I had been going all along on the assumption that this part of Speech Motivations would work:
[code]audience is a plural-named person. The printed name of audience is “anyone who can hear”.
For printing the name of audience when someone is among the audience: say “[the list of people who are among the audience]”
…
For finding an interlocutor for someone (called actor) (this is the address the whole audience rule):
let np be the number of people who are among the audience;
if np is 0:
if exclaiming something to:
now the interlocutor of the actor is the actor;
otherwise:
if the actor is the player, say “There’s no one here to talk to.”;
now the interlocutor of the actor is nothing;
rule succeeds;
if np is not 1:
now the interlocutor of the actor is the audience;
if the actor is the player, say “(addressing [the audience])”;
rule succeeds;
now the interlocutor of the actor is a random person who is among the audience;
if the actor is the player, say “(addressing [the interlocutor of the actor])”;
[/code]
Unfortunately, it doesn’t always work:
[code]Include Speech Motivations by Mike Ciul
Test is a room.

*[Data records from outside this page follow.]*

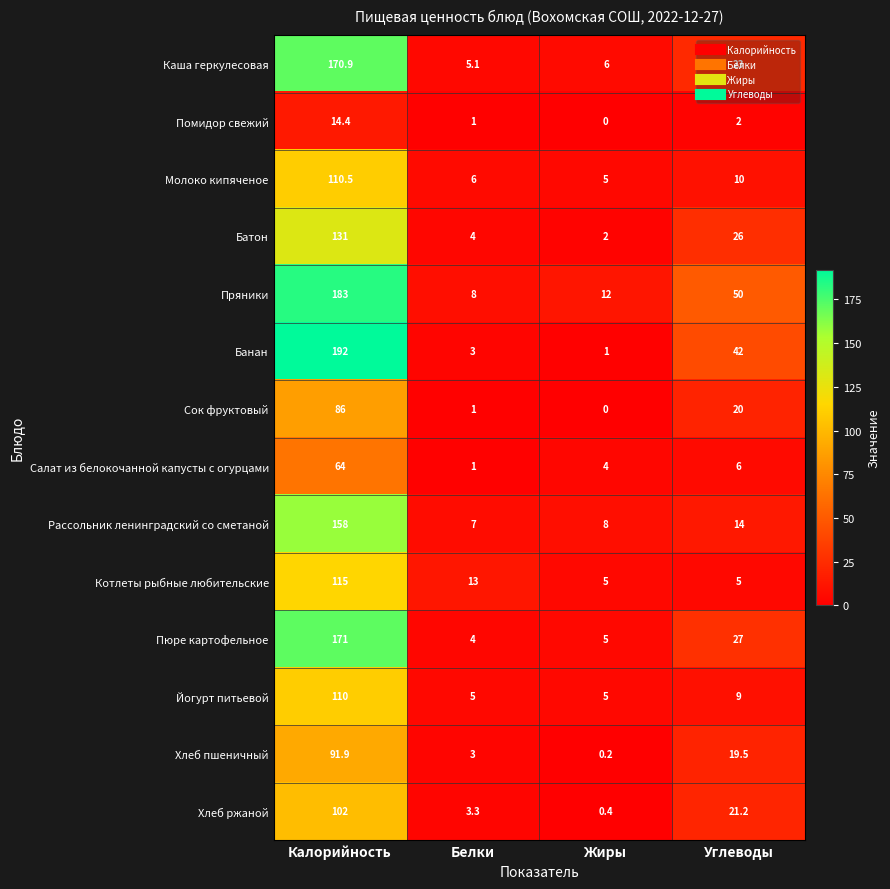

Which series has the largest range (max minus min)?

Банан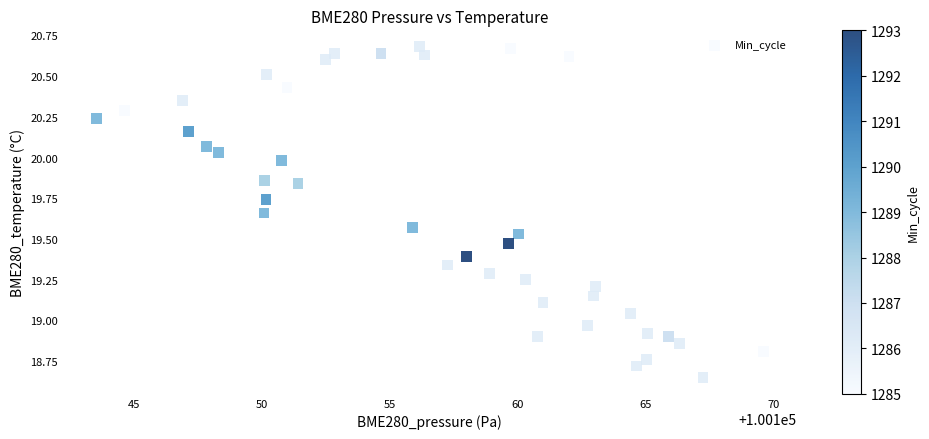

What is the range of X values (max minus min)?

26.1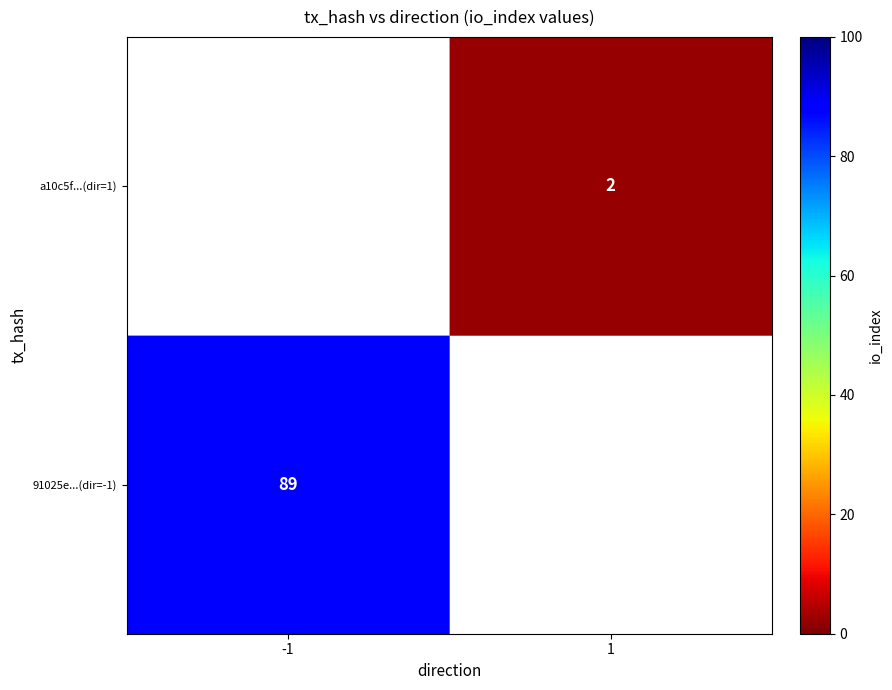

Is the value of a10c5f...(dir=1) at 1 greater than the value of 91025e...(dir=-1) at -1?

No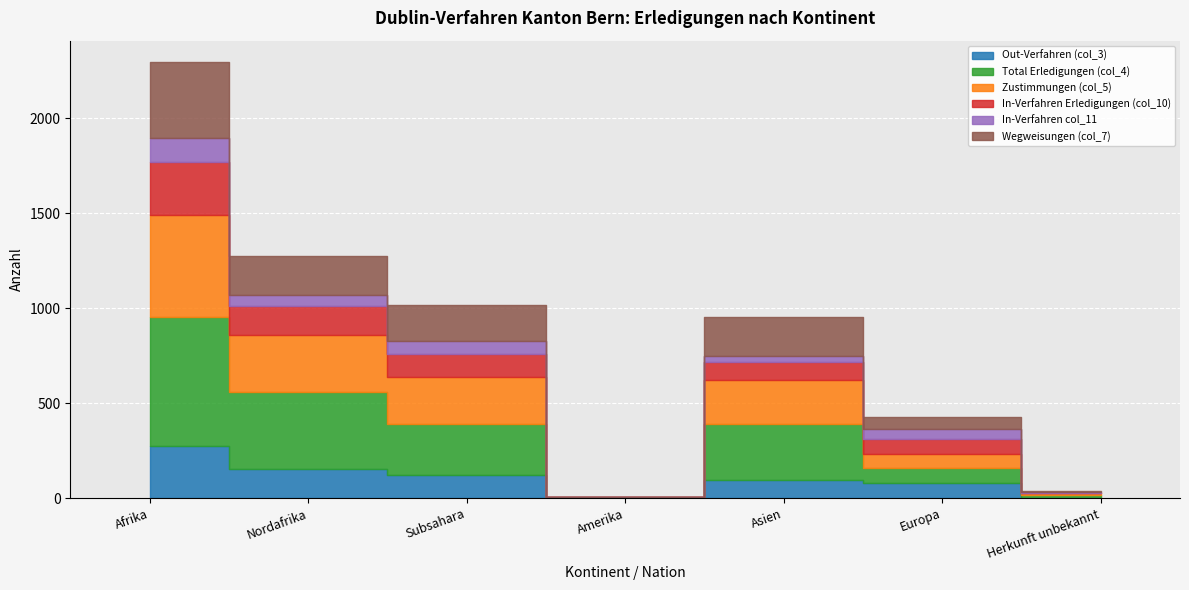

True or false: In-Verfahren col_11 and Total Erledigungen (col_4) cross at least once.

False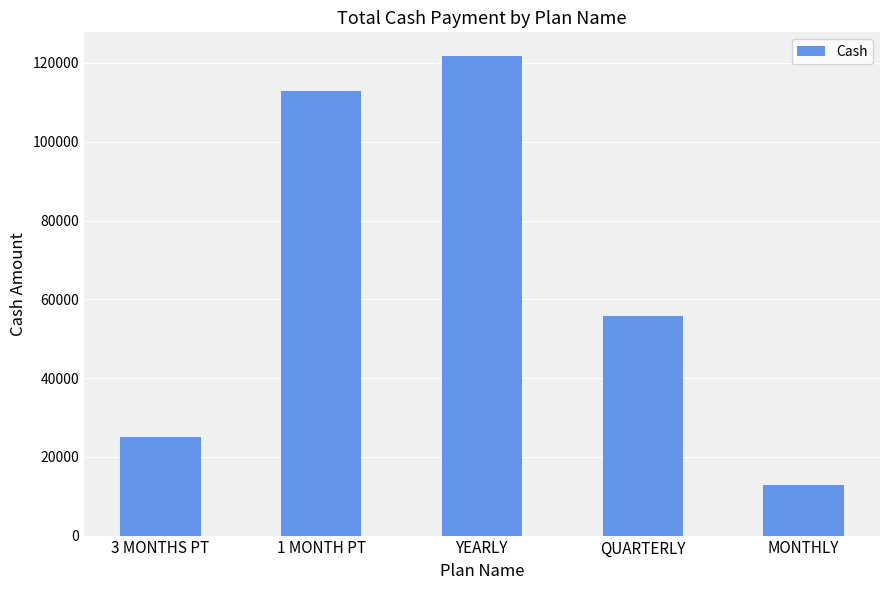

How many distinct data groups are displayed?

1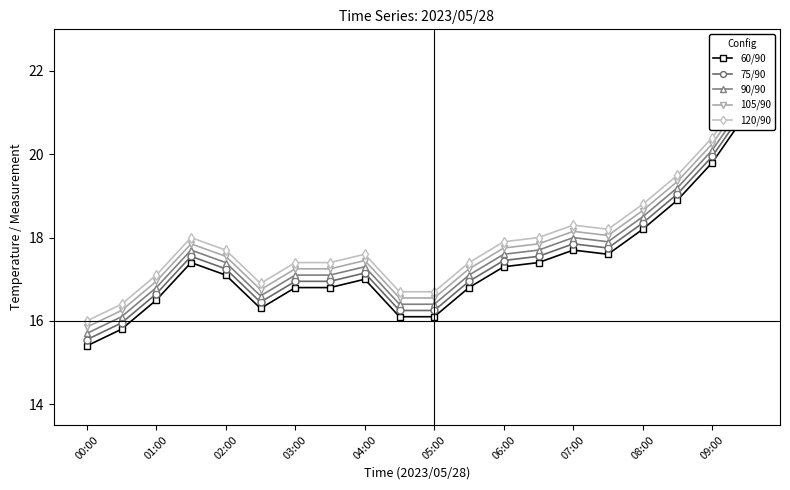

Rank the series at 04:00 from lowest to highest value.

60/90, 75/90, 90/90, 105/90, 120/90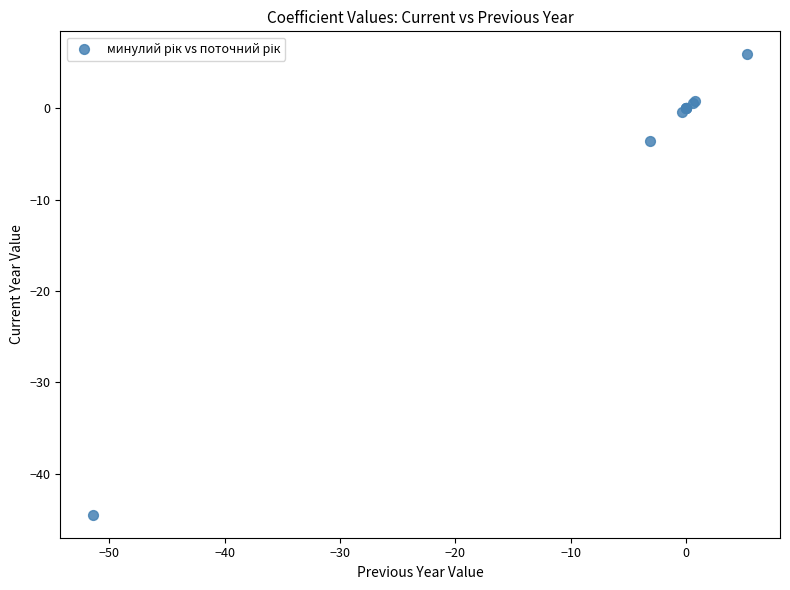

What Y value in the scatter plot is closest to -19?

-3.6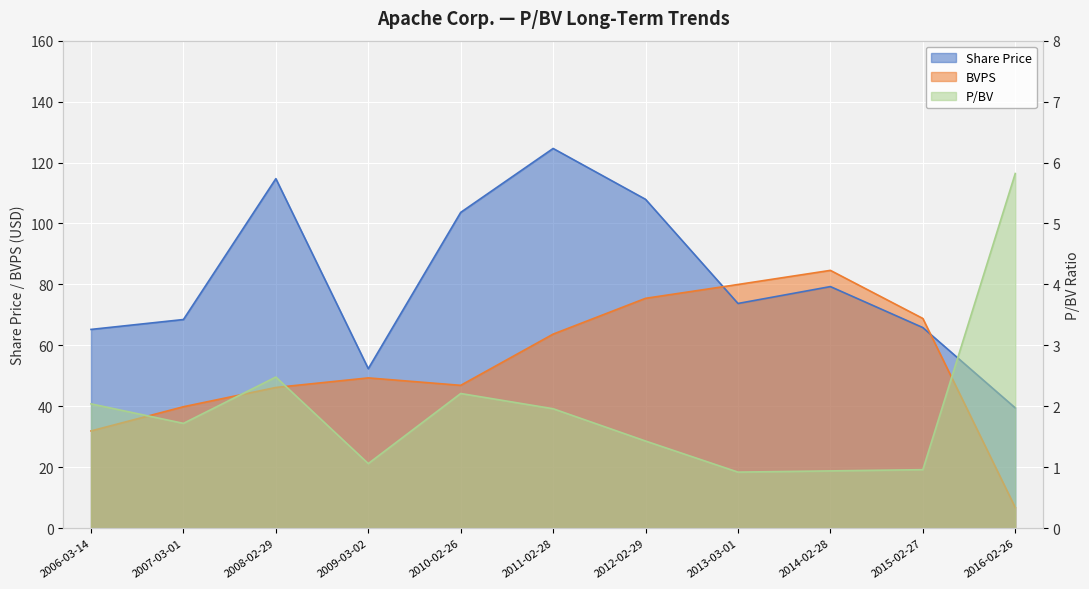

At which label does BVPS first exceed 49?

2009-03-02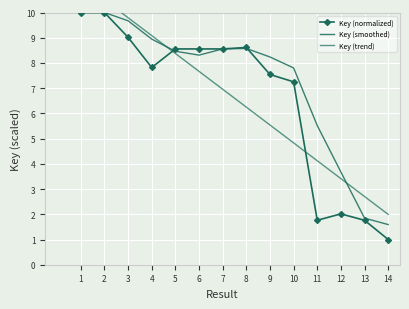

At which label does Key (trend) first exceed 6?

1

Bob is a man in Test. Sue is a woman in Test.
test me with “actions/t Bob/ T foo”[/code]
If you run this, you’ll see that telling the audience about Bob is no problem, but telling the audience about an unparseable thing results in the error “Those aren’t available.” - apparently referring to the audience. I think I traced this message back to the basic accessibility rule, and digging around in the I6 source, it calls a rulebook called ACCESS_RB. But I don’t know what that is. I’d like to be able to manage this using the Flexible Action Requirement extension I’m working on, but maybe I’m on the wrong track.
I suppose I could put the audience in a room (call it the Auditorium) and then use a rule for reaching inside the auditorium. Or move the audience to the location whenever it’s the interlocutor. But both of those seem pretty hacky. Can anyone help?